> [Problem 1]
Which people does the mailing-list post name in its attribution lines ending in "wrote:"? Give each name once.
> [Problem 2]
Can you write what comes next in the mailing-list post about D and IDE support, picking up after its last sentence?

D is dead (was: Dicebot on leaving D: It is anarchy driven development in all its glory.)

Manu turkeyman at gmail.com
Tue Sep 4 04:34:33 UTC 2018


On Mon, 3 Sep 2018 at 19:35, Laeeth Isharc via Digitalmars-d
<digitalmars-d at puremagic.com> wrote:
>
> On Tuesday, 4 September 2018 at 02:24:25 UTC, Manu wrote:
> > On Mon, 3 Sep 2018 at 18:45, Laeeth Isharc via Digitalmars-d
> > <digitalmars-d at puremagic.com> wrote:
> >>
> >> On Monday, 3 September 2018 at 17:15:03 UTC, Laurent Tréguier
> >> wrote:
> >> > On Monday, 3 September 2018 at 16:55:10 UTC, Jonathan M
> >> > Davis wrote:
> >> >> Most of the work that gets done is the stuff that the folks
> >> >> contributing think is the most important - frequently what
> >> >> is most important for them for what they do, and very few
> >> >> (if any) of the major contributors use or care about IDEs
> >> >> for their own use. And there's tons to do that has nothing
> >> >> to do with IDEs. There are folks who care about it enough
> >> >> to work on it, which is why projects such as VisualD exist
> >> >> at all, and AFAIK, they work reasonably well, but the only
> >> >> two ways that they're going to get more work done on them
> >> >> than is currently happening is if the folks who care about
> >> >> that sort of thing contribute or if they donate money for
> >> >> it to be worked on. Not long ago, the D Foundation
> >> >> announced that they were going to use donations to pay
> >> >> someone to work on his plugin for Visual Studio Code:
> >> >>
> >> >> https://forum.dlang.org/post/rmqvglgccmgoajmhynog@forum.dlang.org
> >> >>
> >> >> So, if you want stuff like that to get worked on, then
> >> >> donate or pitch in.

> [Collected data entries]
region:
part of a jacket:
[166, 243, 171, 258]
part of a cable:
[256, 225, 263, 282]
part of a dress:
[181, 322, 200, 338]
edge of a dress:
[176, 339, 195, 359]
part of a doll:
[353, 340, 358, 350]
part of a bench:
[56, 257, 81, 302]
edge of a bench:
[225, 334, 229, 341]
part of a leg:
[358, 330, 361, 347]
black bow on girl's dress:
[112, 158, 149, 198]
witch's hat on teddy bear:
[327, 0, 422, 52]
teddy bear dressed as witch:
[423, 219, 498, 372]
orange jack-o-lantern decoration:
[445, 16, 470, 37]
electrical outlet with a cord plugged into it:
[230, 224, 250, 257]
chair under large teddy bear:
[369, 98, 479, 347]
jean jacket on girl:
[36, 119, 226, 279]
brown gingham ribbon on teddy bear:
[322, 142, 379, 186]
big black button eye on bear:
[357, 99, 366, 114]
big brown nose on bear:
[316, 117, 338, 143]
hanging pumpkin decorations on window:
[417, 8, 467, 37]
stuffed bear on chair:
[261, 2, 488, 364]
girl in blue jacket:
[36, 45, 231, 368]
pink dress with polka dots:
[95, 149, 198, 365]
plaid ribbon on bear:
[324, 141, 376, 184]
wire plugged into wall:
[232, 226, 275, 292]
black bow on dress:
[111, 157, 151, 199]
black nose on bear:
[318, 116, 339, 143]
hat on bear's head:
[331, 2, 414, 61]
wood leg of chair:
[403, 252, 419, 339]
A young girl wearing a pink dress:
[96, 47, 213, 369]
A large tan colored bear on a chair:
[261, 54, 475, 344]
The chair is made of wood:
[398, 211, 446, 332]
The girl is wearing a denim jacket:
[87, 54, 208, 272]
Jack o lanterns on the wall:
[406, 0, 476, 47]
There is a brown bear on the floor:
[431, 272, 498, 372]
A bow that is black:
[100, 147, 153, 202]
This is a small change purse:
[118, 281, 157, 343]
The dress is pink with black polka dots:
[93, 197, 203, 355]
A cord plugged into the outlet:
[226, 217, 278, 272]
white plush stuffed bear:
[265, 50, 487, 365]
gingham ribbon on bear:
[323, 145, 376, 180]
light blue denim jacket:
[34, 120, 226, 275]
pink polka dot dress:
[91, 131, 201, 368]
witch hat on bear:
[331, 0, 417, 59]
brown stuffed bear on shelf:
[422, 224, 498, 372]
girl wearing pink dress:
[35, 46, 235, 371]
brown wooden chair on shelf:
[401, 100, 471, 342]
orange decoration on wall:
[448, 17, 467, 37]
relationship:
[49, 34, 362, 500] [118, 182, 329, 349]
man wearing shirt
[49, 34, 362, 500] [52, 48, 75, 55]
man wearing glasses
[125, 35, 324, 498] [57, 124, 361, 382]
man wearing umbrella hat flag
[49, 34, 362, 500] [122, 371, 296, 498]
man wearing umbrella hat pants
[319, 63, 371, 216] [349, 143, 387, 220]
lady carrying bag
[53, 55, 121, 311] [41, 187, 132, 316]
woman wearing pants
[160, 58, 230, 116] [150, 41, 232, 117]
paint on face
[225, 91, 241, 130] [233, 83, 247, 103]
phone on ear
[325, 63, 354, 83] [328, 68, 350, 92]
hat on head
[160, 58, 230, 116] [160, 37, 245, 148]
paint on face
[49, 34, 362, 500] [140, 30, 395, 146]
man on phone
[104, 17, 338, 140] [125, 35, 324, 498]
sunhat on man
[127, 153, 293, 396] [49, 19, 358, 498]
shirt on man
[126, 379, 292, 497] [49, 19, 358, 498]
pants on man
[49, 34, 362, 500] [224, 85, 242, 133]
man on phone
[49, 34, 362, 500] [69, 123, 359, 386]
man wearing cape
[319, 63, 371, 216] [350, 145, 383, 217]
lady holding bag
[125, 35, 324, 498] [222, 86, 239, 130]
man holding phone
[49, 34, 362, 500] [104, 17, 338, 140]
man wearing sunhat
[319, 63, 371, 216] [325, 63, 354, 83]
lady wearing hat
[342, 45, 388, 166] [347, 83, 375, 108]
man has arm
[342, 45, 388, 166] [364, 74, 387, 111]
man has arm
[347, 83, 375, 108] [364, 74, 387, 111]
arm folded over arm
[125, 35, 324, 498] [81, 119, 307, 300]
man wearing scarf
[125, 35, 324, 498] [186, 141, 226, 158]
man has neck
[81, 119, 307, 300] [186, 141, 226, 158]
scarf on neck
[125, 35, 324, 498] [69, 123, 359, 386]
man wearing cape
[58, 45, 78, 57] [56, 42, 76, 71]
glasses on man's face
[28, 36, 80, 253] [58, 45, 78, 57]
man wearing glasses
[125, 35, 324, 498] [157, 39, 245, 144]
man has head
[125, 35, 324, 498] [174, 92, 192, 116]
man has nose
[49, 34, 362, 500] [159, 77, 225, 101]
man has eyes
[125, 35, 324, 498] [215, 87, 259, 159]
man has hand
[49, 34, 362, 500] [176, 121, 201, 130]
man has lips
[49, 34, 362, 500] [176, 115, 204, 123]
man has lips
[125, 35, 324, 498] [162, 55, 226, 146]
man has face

> [Expected output 1]
Laeeth Isharc, Manu, Laurent Tréguier, Jonathan M Davis

> [Expected output 2]
> >> >>
> >> >> The situation with D - both with IDEs and in general - has
> >> >> improved greatly over time even if it may not be where you
> >> >> want it to be. But if you're ever expecting IDE support to
> >> >> be a top priority of many of the contributors, then you're
> >> >> going to be sorely disappointed. It's the sort of thing
> >> >> that we care about because we care about D being
> >> >> successful, but it's not the sort of thing that we see any
> >> >> value in whatsoever for ourselves, and selfish as it may
> >> >> be, when we spend the time to contribute to D, we're
> >> >> generally going to work on the stuff that we see as having
> >> >> the most value for getting done what we care about. And
> >> >> there's a lot to get done which impacts pretty much every D
> >> >> user and not just those who want something that's
> >> >> IDE-related.
> >> >>
> >> >> - Jonathan M Davis
> >> >
> >> > The complaints I have is exactly why I'm myself maintaining
> >> > plugins for VSCode, Atom, and others soon. Don't worry, I
> >> > still
> >> > think D is worth putting some time and effort into and I know
> >> > actions generally get more things done than words.
> >> > I also know that tons of stuff is yet to be done in regards
> >> > to
> >> > the actual compilers and such.
> >> >
> >> > It just baffles me a bit to see the state of D in this
> >> > department, when languages like Go or Rust (hooray for yet
> >> > another comparison to Go and Rust) are a lot younger, but
> >> > already have what looks like very good tooling.
> >> > Then again they do have major industry players backing them
> >> > though...
> >>
> >> Why is Go's IDE support baffling?  It was a necessity to
> >> achieve Google's commercial aims, I should think.
> >>
> >> "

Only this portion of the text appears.